Work order:
Take the entries that follow and return exactly the lines from the one holding "M278,1216L291,1221L284,1240L271,1235Z" through the one holding "M32,229L63,241", both included. Nothing else is needed.

▽

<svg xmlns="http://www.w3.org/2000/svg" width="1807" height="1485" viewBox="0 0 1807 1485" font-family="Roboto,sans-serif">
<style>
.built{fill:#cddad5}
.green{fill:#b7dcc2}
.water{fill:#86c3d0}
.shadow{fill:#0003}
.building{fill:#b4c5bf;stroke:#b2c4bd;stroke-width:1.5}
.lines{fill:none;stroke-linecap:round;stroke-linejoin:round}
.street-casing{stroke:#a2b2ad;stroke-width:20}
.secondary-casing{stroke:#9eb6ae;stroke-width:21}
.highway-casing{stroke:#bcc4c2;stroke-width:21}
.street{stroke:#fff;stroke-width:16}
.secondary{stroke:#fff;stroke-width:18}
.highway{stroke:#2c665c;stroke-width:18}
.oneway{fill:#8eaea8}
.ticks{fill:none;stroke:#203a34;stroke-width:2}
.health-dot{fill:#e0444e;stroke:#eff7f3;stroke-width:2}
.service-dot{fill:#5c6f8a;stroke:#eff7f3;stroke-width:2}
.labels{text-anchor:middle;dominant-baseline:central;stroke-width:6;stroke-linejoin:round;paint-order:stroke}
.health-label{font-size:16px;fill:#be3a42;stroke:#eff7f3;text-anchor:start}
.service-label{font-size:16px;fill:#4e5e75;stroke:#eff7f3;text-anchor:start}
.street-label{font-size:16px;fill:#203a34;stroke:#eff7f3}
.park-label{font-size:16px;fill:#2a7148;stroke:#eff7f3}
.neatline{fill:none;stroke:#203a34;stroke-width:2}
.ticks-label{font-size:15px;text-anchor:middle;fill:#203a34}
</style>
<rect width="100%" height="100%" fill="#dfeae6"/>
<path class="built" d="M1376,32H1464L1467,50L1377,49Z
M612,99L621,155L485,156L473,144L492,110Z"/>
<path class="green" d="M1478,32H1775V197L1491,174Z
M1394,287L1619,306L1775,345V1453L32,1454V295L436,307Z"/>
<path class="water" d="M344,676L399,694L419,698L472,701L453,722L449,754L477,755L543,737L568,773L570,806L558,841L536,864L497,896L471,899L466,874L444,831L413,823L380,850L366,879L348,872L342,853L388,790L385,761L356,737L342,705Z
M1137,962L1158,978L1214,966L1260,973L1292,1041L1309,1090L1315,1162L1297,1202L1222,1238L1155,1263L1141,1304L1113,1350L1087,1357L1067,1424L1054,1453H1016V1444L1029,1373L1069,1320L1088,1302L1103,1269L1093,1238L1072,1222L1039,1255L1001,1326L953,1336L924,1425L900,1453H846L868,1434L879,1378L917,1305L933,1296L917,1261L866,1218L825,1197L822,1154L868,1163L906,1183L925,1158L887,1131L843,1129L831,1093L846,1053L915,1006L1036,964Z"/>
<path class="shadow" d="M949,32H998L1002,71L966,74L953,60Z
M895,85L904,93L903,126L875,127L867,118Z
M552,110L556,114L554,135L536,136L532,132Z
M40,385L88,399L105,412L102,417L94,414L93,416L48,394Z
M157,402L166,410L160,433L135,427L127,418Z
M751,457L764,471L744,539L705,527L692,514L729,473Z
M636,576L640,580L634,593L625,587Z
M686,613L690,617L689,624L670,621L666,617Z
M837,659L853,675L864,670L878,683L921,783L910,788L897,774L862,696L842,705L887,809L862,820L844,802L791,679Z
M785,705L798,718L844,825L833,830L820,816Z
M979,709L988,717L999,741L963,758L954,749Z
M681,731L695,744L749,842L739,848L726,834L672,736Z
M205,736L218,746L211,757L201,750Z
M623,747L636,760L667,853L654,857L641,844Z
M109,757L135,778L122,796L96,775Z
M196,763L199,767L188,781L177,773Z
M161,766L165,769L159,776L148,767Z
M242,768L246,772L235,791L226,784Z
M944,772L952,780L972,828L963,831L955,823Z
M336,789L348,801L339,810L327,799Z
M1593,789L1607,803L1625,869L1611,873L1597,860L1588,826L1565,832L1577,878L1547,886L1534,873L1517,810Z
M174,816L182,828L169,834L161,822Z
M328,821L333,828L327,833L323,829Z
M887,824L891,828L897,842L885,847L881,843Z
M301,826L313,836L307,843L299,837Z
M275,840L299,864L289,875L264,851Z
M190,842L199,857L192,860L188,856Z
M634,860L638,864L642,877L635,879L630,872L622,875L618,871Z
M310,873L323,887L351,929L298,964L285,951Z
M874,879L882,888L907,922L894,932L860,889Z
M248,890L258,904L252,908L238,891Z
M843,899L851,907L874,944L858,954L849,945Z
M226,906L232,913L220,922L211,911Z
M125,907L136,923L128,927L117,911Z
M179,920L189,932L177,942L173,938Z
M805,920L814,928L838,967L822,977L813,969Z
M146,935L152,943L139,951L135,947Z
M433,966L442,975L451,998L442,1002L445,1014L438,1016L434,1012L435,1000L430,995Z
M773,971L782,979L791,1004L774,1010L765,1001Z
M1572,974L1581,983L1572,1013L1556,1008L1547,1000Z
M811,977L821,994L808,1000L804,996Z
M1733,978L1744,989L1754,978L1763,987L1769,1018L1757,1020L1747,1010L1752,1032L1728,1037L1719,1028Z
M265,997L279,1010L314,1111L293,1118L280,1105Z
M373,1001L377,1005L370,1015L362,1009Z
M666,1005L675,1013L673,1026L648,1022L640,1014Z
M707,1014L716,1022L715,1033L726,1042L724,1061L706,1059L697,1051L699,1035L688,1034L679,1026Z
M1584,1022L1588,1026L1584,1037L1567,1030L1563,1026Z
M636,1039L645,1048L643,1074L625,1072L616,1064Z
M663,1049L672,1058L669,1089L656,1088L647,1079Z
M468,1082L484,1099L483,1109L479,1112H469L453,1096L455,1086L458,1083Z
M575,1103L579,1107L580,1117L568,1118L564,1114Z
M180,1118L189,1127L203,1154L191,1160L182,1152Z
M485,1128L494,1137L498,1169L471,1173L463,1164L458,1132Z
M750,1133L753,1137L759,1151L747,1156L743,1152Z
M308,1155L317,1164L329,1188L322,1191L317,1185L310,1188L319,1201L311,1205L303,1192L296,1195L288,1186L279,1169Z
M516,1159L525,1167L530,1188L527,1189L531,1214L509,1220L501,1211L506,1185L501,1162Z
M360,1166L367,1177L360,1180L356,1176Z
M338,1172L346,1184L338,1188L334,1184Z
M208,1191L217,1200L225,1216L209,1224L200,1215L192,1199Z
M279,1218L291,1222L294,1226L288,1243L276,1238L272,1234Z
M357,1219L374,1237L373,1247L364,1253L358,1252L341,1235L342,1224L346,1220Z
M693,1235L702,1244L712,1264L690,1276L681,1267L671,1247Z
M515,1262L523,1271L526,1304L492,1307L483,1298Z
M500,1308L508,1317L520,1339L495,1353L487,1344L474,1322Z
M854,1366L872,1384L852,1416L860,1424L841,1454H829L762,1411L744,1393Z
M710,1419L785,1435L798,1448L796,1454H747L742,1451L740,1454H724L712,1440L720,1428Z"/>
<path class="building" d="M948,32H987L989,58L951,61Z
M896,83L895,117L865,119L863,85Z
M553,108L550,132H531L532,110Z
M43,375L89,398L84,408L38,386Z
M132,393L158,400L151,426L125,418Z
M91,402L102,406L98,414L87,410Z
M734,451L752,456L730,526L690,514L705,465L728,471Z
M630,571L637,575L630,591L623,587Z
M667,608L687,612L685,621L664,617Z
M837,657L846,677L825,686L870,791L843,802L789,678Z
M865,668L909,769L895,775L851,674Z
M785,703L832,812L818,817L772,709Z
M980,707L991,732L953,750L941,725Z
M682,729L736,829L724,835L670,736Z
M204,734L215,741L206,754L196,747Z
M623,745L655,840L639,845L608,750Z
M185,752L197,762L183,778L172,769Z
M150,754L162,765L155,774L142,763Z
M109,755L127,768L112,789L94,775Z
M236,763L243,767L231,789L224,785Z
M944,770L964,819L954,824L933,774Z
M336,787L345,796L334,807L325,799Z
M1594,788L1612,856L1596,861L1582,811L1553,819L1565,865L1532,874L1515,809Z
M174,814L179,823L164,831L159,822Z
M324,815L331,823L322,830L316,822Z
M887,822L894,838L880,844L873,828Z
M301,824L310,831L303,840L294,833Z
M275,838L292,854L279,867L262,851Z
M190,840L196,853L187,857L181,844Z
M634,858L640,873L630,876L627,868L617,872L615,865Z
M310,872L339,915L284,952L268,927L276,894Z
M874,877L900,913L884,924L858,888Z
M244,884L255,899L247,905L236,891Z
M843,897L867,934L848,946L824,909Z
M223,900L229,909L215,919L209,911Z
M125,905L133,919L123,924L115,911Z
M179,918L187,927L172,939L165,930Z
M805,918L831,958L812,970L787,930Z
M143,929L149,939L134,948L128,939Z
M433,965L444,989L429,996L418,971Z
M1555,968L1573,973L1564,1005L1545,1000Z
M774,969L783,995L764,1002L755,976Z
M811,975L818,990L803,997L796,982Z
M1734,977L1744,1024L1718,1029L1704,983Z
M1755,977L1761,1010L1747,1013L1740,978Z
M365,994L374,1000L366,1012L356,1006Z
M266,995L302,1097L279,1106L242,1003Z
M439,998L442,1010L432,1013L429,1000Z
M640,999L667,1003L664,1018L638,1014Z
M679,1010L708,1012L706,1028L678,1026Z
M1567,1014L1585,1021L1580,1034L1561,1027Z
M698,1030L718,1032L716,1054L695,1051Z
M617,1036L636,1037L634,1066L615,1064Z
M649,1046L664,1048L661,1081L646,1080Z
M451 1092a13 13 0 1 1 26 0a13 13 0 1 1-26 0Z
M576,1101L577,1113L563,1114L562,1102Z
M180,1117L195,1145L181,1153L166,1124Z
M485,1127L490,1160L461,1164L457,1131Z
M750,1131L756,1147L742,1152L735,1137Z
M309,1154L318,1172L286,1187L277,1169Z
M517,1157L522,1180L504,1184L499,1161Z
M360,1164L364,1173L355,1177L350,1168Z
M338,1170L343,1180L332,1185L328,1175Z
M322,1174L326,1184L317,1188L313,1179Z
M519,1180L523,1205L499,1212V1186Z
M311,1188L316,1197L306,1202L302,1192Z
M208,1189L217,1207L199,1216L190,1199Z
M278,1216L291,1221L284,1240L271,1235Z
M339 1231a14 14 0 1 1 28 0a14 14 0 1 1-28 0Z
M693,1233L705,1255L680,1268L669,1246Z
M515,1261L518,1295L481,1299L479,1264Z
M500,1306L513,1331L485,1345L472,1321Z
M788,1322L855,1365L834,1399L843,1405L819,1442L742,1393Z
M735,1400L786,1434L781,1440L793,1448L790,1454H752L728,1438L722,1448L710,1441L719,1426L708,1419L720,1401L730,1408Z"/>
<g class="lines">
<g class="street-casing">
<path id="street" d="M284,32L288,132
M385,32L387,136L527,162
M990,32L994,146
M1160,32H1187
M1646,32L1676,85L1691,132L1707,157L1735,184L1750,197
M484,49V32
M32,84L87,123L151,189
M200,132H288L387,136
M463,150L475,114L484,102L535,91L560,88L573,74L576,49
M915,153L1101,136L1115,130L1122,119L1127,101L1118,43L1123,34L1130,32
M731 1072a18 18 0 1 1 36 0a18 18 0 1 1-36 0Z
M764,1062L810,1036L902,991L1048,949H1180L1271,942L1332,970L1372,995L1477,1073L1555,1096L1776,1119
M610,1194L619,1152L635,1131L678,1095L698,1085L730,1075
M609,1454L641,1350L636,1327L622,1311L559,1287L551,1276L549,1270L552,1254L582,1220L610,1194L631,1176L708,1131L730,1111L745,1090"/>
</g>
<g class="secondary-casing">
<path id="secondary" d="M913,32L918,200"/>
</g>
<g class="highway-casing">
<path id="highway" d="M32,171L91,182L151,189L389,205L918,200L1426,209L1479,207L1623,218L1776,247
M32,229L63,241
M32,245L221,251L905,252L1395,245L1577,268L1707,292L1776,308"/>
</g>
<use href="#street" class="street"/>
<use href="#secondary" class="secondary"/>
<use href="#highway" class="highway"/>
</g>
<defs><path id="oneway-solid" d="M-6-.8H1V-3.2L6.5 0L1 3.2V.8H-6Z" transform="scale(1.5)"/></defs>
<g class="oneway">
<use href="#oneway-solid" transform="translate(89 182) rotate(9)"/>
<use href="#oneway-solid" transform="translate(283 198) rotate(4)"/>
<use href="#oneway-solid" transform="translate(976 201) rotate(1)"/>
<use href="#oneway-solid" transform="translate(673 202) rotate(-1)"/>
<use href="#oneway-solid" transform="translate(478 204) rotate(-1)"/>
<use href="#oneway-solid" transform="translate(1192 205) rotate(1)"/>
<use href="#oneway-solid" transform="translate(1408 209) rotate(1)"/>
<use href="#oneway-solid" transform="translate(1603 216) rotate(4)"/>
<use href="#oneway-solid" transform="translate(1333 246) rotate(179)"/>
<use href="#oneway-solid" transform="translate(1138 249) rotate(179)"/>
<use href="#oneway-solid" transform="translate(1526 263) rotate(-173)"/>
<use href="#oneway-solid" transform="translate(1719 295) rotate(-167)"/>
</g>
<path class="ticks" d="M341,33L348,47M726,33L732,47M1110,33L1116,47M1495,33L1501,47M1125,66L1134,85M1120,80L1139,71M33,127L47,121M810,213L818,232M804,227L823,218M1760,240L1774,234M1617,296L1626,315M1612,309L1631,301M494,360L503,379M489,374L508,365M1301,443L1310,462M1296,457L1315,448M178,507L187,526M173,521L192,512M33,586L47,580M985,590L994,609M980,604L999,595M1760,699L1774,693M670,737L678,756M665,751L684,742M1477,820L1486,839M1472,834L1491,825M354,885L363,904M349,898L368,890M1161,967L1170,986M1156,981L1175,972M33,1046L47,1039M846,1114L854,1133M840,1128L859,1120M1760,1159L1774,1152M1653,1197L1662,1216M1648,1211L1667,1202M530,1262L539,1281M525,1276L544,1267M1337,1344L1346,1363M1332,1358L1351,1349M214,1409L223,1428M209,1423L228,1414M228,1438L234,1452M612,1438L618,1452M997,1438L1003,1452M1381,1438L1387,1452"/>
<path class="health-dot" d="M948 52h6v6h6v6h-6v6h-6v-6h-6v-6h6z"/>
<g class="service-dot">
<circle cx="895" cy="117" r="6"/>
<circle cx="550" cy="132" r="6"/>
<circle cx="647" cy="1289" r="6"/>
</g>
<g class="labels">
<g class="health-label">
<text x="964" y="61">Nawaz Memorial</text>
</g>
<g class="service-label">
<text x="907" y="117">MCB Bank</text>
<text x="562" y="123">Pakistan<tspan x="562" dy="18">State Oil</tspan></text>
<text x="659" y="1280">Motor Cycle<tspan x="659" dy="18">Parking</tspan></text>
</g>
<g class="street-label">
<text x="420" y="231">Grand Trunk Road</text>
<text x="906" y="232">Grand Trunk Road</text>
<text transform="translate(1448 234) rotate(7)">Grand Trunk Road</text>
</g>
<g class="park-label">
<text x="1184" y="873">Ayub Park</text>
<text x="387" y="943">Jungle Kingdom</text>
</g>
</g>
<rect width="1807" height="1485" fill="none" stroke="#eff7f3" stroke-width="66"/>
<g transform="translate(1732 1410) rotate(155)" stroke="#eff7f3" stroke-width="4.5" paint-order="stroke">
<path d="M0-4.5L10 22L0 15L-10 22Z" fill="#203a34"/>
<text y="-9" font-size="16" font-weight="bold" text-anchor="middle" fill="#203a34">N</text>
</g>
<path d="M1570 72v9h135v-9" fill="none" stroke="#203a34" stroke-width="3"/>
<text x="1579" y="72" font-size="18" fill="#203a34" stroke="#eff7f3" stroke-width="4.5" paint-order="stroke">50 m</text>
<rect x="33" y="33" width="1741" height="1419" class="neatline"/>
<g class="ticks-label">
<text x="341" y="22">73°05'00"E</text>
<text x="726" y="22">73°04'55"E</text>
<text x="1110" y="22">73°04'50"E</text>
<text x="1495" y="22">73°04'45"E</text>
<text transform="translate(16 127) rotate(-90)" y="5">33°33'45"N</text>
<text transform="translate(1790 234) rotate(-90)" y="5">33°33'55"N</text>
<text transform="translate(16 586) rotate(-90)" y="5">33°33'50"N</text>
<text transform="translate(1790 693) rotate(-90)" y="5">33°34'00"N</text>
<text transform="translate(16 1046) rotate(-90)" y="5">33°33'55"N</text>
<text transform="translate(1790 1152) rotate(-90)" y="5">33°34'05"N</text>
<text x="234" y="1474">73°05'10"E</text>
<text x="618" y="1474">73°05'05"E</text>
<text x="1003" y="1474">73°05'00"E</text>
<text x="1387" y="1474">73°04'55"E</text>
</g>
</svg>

△

Result of this task:
M278,1216L291,1221L284,1240L271,1235Z
M339 1231a14 14 0 1 1 28 0a14 14 0 1 1-28 0Z
M693,1233L705,1255L680,1268L669,1246Z
M515,1261L518,1295L481,1299L479,1264Z
M500,1306L513,1331L485,1345L472,1321Z
M788,1322L855,1365L834,1399L843,1405L819,1442L742,1393Z
M735,1400L786,1434L781,1440L793,1448L790,1454H752L728,1438L722,1448L710,1441L719,1426L708,1419L720,1401L730,1408Z"/>
<g class="lines">
<g class="street-casing">
<path id="street" d="M284,32L288,132
M385,32L387,136L527,162
M990,32L994,146
M1160,32H1187
M1646,32L1676,85L1691,132L1707,157L1735,184L1750,197
M484,49V32
M32,84L87,123L151,189
M200,132H288L387,136
M463,150L475,114L484,102L535,91L560,88L573,74L576,49
M915,153L1101,136L1115,130L1122,119L1127,101L1118,43L1123,34L1130,32
M731 1072a18 18 0 1 1 36 0a18 18 0 1 1-36 0Z
M764,1062L810,1036L902,991L1048,949H1180L1271,942L1332,970L1372,995L1477,1073L1555,1096L1776,1119
M610,1194L619,1152L635,1131L678,1095L698,1085L730,1075
M609,1454L641,1350L636,1327L622,1311L559,1287L551,1276L549,1270L552,1254L582,1220L610,1194L631,1176L708,1131L730,1111L745,1090"/>
</g>
<g class="secondary-casing">
<path id="secondary" d="M913,32L918,200"/>
</g>
<g class="highway-casing">
<path id="highway" d="M32,171L91,182L151,189L389,205L918,200L1426,209L1479,207L1623,218L1776,247
M32,229L63,241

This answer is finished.